More often than not, according to Dr. Hassinger, orthopaedic patients leave the ED with a splint and a referral—usually to a specialist of the hospital’s choice. “Now they have direct access to the specialists they need, shorter wait times, and a less expensive bill.”
He added, “Ninety-three percent of the patients we see at DOC are insured. In addition, the types of injuries we treat now—ACL, meniscus, rotator cuff, as well as fractures—are bread-and-butter orthopaedic cases that we didn’t have access to before because patients were referred to hospital-employed physicians.”
Taking a different approach
Although DOC is staffed by orthopaedic surgeons all day, every day, many orthopaedic after-hours centers attached to orthopaedic practices are staffed by an orthopaedic physician assistant (PA), with orthopaedic surgeons on call. (See “An Emerging Emergent Clinic: It’s All About the Patient,” AAOS Now, May 2009, and “Orthopods in the Night Pod,” AAOS Now, January 2012.) When Pacific Coast Sports Medicine in Los Angeles opened its walk-in orthopaedic care center 3 years ago, it was staffed by three orthopaedic surgeons who worked on a rotating basis.

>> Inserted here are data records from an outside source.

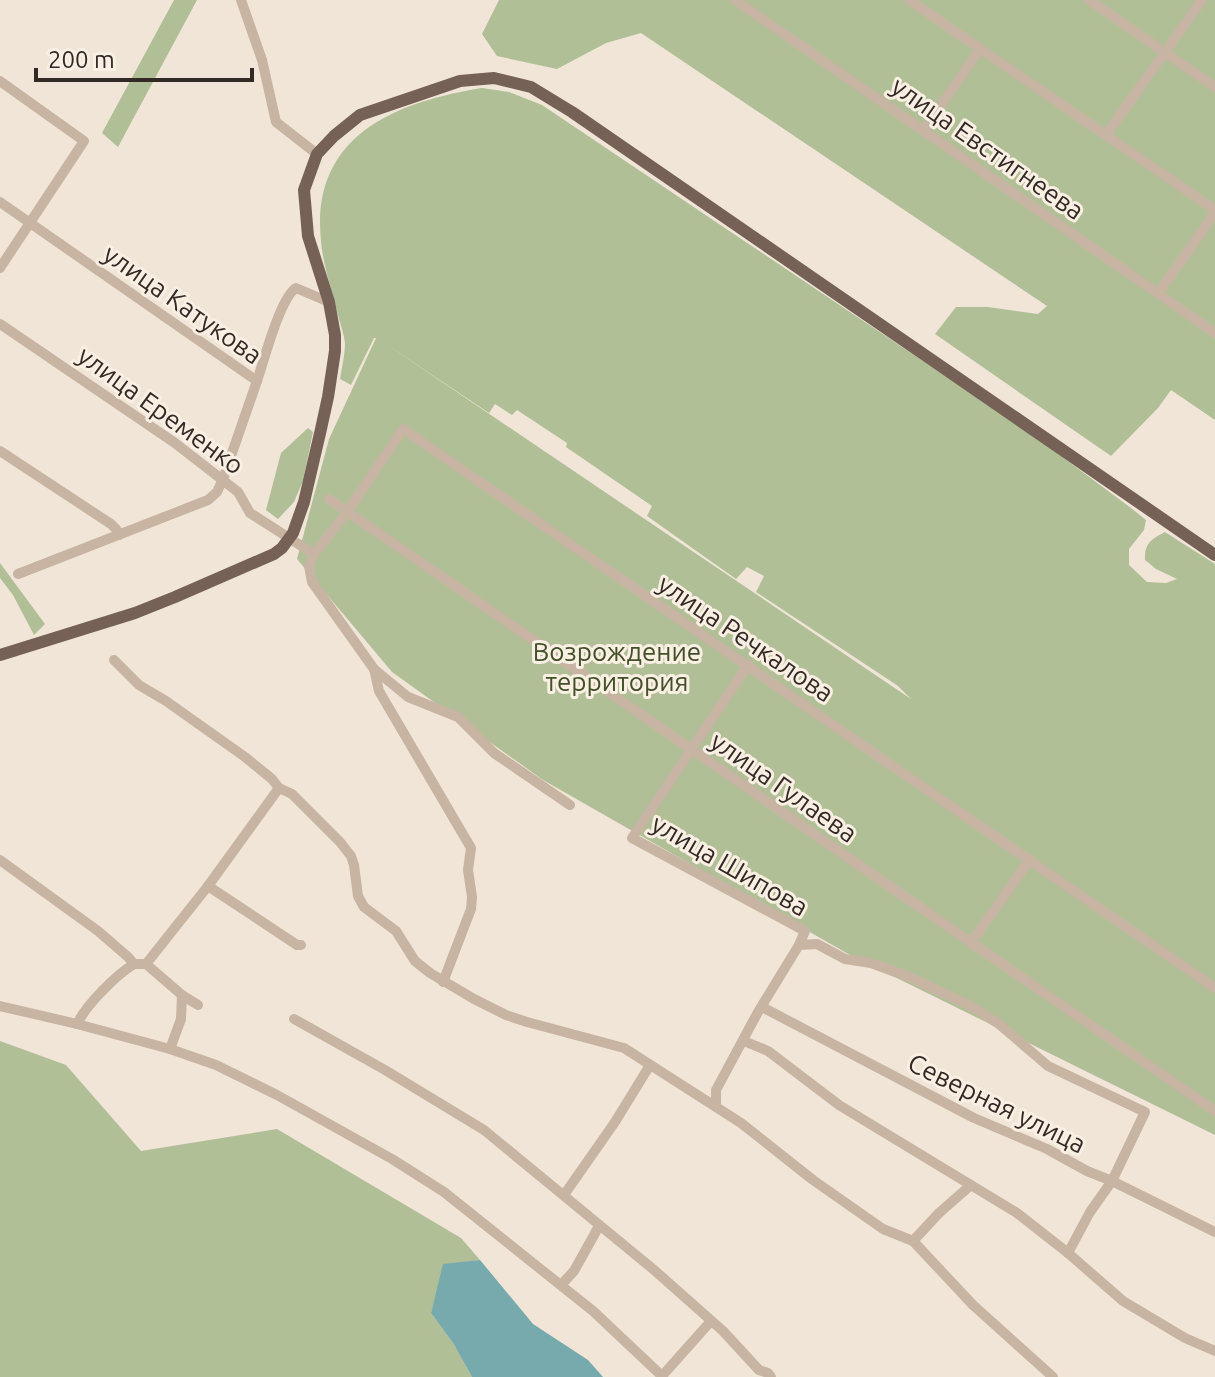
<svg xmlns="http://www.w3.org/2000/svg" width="1215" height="1377" viewBox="0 0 1215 1377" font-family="Ubuntu,sans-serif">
<rect width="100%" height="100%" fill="#f0e5d7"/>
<!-- green -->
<g fill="#b1bf97" fill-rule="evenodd">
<path d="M174,0H197L118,147L102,133Z"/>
<path d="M499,0H1215V420L1171,390L1158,408L1111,456L935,334L956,307H988L1038,314L1047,306L641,33L606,43L557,69L497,56L482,34Z"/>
<path d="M482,88L509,92L542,105L1030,433L1131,508L1146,520L1144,530L1129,549V565L1147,582L1166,583L1177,579L1156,569L1145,560C1144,544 1151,539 1165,532L1215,564V1135L850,955L543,780L392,672L297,559L329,439L376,338H374L351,385L340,379C342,367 345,354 345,343C344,335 341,326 339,319C333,294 323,266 321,241C310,136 395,102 482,88ZM380,340L489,413L495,404L512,415L517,410L567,443L566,447L652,506L647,516L736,579L747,567L764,576L756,592L898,686L911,699Z"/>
<path d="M308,428L313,432L303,481L294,502L278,519L266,510L281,453Z"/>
<path d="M0,563L45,624L34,635L13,595L0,578Z"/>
<path d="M0,1041L66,1065L141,1151L277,1129L461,1238L480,1260L444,1265L431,1313L453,1343L472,1377H0Z"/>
</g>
<!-- water -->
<path fill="#76aaad" d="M480,1260L533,1324L588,1360L603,1377H472L453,1343L431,1313L443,1264Z"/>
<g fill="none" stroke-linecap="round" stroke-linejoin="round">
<!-- minor -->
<g stroke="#c8b4a3" stroke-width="10">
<path d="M241,0L262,60L276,122L317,154"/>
<path d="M735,0L1215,333"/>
<path d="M909,0L1215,210"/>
<path d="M1089,0L1215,87"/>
<path d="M0,81L84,141L0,268"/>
<path d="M924,130L980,49"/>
<path d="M1106,135L1202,0"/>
<path d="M0,202L257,381L223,479L217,492L208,500L18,574"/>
<path d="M1158,293L1215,213"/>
<path d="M0,324L175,443L238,492L250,513L314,554L347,512L403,429L1215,988"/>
<path d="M257,381C264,361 280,298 296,288L329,302"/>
<path d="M0,451L111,524L116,529L119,535"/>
<path d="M329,499L1215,1111"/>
<path d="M314,554L309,566L312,582L374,669L408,697L458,717L494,753L570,805"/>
<path d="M114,660L139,685L166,701L245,757L272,779L279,788L292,794L340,842L351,856L354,865L358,896L364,907L396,931L415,961L430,973L474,999L506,1015L527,1022L624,1048L741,1123L813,1180L883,1229L913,1241L973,1305L1053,1377"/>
<path d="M374,669L379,691L471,848L468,870L472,897L471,909L443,982"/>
<path d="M0,860L98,931L128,957L134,964H146L182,995L198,1005"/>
<path d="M208,886L297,945H301"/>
<path d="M971,943L1030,859"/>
<path d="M799,945L817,944L845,959L871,963L909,977L950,996L973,1007L999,1024L1048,1066L1145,1112L1112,1181L1090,1212L1068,1253"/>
<path d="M146,964L208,886L279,788"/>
<path d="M0,1006L77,1024L170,1049L216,1065L277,1095L392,1159L444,1192L593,1311L663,1377"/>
<path d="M762,1007L974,1118L1047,1149L1087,1171L1112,1181L1215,1232"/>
<path d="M294,1019L385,1070L484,1130L653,1269L723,1331L759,1370L768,1373L771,1377"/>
<path d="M77,1024C86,1005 116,975 134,964"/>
<path d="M744,1041L768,1051L839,1105L1017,1213L1068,1253L1123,1301L1185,1338L1215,1351"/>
<path d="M170,1049L181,1019L182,995"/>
<path d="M716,1107V1090L758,1012L799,945L805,931L632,838L748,665"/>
<path d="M564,1195L615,1122L650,1065"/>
<path d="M913,1241L939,1213L971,1185"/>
<path d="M561,1285L574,1271L599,1226"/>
<path d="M662,1376L711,1321"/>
</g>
<!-- major -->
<path stroke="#756156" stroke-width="12" d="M0,655L135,613L175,597L274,554L282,548L293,533L304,502L321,429L328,397L335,351V335L329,302L308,236L304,190L317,154L334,136L360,115L460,81L494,78L531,87L572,112L1215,555"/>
</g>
<g text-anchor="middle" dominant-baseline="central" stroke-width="6" stroke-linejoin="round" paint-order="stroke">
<!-- street labels -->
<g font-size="26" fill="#332a25" stroke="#f9efe3">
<text transform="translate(988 148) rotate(35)">улица Евстигнеева</text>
<text transform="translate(183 304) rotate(35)">улица Катукова</text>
<text transform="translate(161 410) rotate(36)">улица Еременко</text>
<text transform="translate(746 638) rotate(34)">улица Речкалова</text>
<text transform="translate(784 787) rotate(35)">улица Гулаева</text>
<text transform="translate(730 865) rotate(30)">улица Шипова</text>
<text transform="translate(997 1103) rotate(26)">Северная улица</text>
</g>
<!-- park labels -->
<g font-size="26" fill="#425129" stroke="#f9efe3">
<text x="617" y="651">Возрождение<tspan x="617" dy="30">территория</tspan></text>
</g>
</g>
<!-- scale -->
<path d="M36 68v12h216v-12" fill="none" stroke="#332a25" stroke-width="4"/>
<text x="48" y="68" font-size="24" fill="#332a25" stroke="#f9efe3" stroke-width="6" paint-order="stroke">200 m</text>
</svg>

“Originally, we thought this would drive more patients to the practice. But we soon found out that for two of our providers, this wasn’t a cost-effective approach—they were getting paid terrible contract rates,” said Thomas J. Grogan, MD, who runs the facility with Walter R. O’Brien, MD, and Babak Samimi, MD.
That’s when Pacific Coast shifted its business model to a non-contracted one in which patients pay a set fee upfront. The fee includes an office visit by one of the three orthopaedic surgeons, radiographs, and a primary intervention such as a sling, splint, or cast. Patients with out-of-network benefits can then bill their insurance companies.
Dr. Grogan likens the business model to Uber, the online transportation network that connects riders and drivers. “It’s very transparent—patients know going in that they’ll pay a set price with a credit card when they make their appointment,” he said. “The decision is completely theirs: Do they want to spend 2 hours or more in the ED or be seen immediately in the walk-in urgent care center? Most of the patients in our area choose urgent care.”
According to Dr. Grogan, the newer model is a much more effective option for both patients and physicians.
“Our approach to urgent care is a little different—it is closer to orthopaedic primary care,” he said. “We have had tremendous support from patients, especially with increasing insurance deductibles and co-pays. Additionally, physicians who normally have contracts can take advantage of the fact that patients are willing to pay a little bit more for convenience.”